◆ Excerpted text ◆
----

What Takes Root: Stories of Resistance and Reclamation is a first-person podcast featuring changemakers from the Global South. From how Muslim girls learned to play soccer in India, to political music shaped by Kenya’s long history of resistance, to community radio reaching isolated Indigenous communities in Bolivia, these are intimate stories of people reclaiming power, voice, and possibility.

Longer series description

What happens when we stop talking — and start listening?

What Takes Root: Stories of Resistance and Reclamation is a first-person storytelling series built around that question. Across nine episodes, changemakers from India, Africa and Latin America share stories of resistance, reclamation, and renewal – in their own words.

Social justice leader Sabah Kahn, a formerly “puny” kid who had no interest in sports, explains how she helped launch a soccer program for Muslim girls in India.

Musician and historian Mwongela Kamencu, a.k.a. Mongela, traces Kenya’s long tradition of resistance and reminds us that the people will always rise.

----

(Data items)
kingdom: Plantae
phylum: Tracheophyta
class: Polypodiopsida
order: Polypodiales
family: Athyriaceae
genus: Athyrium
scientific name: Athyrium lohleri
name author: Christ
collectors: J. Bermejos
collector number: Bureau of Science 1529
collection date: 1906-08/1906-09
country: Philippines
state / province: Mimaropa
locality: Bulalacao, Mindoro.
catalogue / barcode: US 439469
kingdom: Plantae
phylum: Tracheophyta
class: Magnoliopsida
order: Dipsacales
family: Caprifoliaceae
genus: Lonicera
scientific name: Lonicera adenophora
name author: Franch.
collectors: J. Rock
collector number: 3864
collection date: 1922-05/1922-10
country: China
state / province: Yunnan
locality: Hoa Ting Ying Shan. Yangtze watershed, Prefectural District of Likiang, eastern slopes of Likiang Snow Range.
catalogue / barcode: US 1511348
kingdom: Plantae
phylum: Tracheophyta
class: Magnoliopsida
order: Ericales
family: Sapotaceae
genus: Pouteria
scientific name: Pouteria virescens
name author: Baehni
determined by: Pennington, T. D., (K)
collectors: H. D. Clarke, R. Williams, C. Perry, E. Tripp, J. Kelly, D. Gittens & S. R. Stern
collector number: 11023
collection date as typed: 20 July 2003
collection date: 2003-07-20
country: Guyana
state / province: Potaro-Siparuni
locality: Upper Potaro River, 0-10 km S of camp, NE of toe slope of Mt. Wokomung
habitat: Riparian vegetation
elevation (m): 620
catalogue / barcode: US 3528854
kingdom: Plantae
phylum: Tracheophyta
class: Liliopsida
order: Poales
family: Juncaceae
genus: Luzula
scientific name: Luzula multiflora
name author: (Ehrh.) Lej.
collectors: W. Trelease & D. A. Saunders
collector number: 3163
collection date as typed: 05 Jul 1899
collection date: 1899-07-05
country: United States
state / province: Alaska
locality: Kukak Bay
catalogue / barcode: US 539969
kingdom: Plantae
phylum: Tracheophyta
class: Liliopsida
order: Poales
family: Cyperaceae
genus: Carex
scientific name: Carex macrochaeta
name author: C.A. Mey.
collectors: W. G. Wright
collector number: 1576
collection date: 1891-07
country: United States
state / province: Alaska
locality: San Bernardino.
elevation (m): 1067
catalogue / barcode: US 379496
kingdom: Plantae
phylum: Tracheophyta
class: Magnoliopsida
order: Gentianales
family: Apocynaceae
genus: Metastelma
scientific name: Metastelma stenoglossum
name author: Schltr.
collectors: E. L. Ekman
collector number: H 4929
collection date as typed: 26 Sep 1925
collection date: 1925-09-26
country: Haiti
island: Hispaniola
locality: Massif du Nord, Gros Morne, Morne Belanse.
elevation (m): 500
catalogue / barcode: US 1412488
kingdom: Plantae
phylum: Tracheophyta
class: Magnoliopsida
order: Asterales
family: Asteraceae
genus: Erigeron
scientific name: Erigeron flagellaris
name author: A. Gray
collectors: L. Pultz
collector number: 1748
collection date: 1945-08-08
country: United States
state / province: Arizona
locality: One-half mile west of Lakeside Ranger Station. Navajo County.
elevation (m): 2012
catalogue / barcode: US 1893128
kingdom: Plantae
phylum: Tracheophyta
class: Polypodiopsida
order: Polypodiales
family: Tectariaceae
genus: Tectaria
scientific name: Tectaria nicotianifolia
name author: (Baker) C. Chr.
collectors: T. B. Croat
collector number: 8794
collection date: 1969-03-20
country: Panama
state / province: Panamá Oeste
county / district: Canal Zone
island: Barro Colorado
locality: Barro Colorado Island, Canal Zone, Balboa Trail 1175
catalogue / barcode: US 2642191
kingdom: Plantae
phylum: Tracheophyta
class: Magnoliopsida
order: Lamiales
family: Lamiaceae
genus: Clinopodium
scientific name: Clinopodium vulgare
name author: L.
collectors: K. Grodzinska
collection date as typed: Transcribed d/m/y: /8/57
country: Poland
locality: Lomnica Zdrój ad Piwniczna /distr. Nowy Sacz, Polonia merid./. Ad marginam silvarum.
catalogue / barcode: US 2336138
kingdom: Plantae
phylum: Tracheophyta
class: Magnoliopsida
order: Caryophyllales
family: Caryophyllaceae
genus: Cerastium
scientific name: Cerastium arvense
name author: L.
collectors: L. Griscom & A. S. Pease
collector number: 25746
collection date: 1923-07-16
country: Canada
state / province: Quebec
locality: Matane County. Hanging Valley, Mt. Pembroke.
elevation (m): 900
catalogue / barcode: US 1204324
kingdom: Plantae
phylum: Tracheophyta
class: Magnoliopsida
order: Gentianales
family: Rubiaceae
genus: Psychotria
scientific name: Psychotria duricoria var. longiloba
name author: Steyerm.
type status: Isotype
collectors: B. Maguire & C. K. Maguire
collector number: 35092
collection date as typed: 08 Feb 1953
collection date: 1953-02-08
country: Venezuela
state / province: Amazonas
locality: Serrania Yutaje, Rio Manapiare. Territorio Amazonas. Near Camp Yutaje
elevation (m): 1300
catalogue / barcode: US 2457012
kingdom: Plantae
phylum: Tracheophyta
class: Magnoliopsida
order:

----

◆ Exercise requirements ◆
A - Answer these questions about the podcast description:
(i) How many episodes make up the series?
(ii) In which country did Sabah Kahn help launch a soccer program for Muslim girls?
(iii) What alias does Mwongela Kamencu go by?
B - Please quote the podcast description from "Longer series description" to "girls in India.".

◆ Responses to the tasks ◆
A -
(i) Nine
(ii) India
(iii) Mongela

B -
Longer series description

What happens when we stop talking — and start listening?

What Takes Root: Stories of Resistance and Reclamation is a first-person storytelling series built around that question. Across nine episodes, changemakers from India, Africa and Latin America share stories of resistance, reclamation, and renewal – in their own words.

Social justice leader Sabah Kahn, a formerly “puny” kid who had no interest in sports, explains how she helped launch a soccer program for Muslim girls in India.